ABSTRACT

Gianlorenzo Bernini’s 1647–52 Ecstasy of Saint Teresa was once considered the embodiment of Counter-Reformation art in that it encapsulated key stylistic and thematic elements associated with art of the Counter-Reformation era. The multimedia work by Bernini (1598–1660) is located in the Cornaro Chapel in the Carmelite church of Santa Maria della Vittoria in Rome (Fig. 20.1). Like most Counter-Reformation artworks, it was commissioned to promote a particular Catholic doctrine or set of beliefs. In this case, Bernini depicts the moment of the Carmelite saint Teresa of Avila’s transverberation (piercing of the heart by the arrow of Divine Love). At the time of the commission, Teresa was not one of the most revered saints in Rome; the erection of the altarpiece was part of a larger campaign to bring attention to Teresa’s visionary experiences, of which she had written extensively. As the angel pierces the heart of Teresa, her head falls back, her lips part, and her eyes flutter closed in an expression of her ecstasy.
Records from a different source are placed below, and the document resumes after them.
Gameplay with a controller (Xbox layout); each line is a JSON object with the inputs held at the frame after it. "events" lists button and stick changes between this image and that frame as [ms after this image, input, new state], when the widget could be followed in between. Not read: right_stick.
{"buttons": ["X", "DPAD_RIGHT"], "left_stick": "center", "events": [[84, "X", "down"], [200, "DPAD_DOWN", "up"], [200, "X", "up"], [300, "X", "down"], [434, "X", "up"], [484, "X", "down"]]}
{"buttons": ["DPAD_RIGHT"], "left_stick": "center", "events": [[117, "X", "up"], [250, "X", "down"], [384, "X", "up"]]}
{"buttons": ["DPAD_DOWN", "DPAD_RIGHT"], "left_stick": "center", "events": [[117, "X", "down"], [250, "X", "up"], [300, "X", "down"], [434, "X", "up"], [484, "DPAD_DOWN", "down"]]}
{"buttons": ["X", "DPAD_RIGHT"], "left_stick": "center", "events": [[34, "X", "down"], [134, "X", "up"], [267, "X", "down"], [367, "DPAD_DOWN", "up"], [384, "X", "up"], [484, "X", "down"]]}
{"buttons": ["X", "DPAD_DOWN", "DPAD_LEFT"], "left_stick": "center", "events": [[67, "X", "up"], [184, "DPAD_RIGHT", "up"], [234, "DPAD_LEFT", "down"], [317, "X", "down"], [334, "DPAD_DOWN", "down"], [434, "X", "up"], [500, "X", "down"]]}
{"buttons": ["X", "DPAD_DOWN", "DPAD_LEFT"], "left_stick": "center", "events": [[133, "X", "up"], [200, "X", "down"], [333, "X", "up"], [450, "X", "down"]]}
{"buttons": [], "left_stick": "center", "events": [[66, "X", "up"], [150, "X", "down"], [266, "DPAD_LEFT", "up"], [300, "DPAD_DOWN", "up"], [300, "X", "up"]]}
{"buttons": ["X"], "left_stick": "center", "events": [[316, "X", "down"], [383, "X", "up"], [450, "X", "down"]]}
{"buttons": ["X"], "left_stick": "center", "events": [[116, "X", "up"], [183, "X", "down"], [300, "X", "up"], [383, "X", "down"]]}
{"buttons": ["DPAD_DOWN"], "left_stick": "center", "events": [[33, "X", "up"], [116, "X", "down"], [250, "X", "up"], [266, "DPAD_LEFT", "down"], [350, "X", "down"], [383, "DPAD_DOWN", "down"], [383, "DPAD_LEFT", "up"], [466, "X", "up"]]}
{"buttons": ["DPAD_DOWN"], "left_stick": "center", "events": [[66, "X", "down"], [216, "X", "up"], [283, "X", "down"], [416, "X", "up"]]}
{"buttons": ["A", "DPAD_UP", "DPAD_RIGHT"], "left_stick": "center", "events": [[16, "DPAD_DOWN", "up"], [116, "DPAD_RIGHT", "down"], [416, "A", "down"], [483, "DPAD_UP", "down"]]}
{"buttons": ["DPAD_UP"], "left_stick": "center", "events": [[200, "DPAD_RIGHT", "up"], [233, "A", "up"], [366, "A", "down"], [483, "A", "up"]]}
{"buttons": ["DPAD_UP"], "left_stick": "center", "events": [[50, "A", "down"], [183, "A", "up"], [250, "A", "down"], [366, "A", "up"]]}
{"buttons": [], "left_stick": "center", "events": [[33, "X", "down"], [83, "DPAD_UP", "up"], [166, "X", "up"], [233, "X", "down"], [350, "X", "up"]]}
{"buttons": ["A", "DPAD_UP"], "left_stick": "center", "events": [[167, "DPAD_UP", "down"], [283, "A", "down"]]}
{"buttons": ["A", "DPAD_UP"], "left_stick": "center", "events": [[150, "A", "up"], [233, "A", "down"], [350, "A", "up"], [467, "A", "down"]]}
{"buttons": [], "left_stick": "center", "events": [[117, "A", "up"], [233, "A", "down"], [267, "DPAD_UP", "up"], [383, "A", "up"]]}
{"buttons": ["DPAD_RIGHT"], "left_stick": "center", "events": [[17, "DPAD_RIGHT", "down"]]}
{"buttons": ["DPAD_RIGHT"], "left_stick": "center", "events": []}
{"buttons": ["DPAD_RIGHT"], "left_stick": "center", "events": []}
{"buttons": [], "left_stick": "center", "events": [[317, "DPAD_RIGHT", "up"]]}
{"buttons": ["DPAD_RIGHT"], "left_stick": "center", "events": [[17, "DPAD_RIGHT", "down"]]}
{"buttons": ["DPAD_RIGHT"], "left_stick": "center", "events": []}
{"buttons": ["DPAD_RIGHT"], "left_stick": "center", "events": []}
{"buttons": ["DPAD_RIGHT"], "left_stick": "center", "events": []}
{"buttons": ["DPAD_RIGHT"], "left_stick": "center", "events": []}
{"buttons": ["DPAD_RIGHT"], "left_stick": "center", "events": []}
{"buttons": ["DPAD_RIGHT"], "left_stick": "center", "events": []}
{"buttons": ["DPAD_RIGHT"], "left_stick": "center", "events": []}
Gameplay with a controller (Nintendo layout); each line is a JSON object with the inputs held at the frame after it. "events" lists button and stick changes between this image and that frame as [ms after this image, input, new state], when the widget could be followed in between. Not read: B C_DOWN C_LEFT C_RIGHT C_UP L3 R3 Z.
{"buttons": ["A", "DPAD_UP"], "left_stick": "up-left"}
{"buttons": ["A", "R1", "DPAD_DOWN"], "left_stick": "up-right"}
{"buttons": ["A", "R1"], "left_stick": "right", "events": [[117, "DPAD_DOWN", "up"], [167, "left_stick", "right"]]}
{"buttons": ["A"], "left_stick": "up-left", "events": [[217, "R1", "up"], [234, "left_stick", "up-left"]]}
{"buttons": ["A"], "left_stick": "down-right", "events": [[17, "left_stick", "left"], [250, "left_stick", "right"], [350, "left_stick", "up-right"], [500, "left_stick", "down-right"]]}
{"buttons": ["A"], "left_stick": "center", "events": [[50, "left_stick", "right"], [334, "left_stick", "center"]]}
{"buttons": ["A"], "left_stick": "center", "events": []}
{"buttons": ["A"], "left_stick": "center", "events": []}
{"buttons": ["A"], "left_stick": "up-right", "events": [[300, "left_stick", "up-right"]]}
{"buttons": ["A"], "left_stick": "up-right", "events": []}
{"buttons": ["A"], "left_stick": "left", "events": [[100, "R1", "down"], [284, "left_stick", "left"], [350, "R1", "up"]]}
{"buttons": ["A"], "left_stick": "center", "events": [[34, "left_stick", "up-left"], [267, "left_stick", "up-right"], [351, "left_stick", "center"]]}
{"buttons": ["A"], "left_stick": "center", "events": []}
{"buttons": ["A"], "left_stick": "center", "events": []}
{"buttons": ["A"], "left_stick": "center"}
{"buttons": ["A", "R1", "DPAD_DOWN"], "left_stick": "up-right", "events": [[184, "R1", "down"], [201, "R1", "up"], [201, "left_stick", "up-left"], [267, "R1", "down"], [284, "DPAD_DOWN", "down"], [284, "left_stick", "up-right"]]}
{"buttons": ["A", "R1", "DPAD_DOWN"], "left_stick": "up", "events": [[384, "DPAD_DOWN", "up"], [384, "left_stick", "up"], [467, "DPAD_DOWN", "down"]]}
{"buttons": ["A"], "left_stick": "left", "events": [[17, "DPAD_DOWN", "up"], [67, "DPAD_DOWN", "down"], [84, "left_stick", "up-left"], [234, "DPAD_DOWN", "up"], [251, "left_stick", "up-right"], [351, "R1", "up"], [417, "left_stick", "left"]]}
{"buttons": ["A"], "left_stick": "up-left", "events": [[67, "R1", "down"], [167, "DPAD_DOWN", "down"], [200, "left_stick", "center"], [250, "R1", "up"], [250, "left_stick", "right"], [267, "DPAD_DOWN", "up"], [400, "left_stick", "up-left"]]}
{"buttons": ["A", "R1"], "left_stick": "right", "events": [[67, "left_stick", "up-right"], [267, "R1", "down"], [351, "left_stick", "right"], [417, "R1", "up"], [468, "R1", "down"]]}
Bernini uses frenetic drapery to express outwardly Teresa’s inner mental state. While Protestants emphasized personal devotion rather than outward shows of faith, Bernini’s work fitted into a larger Catholic trend to depict ecstatic saints. The genre of ecstatic saints allowed artists to translate inner devotion to dramatic outward manifestations of faith.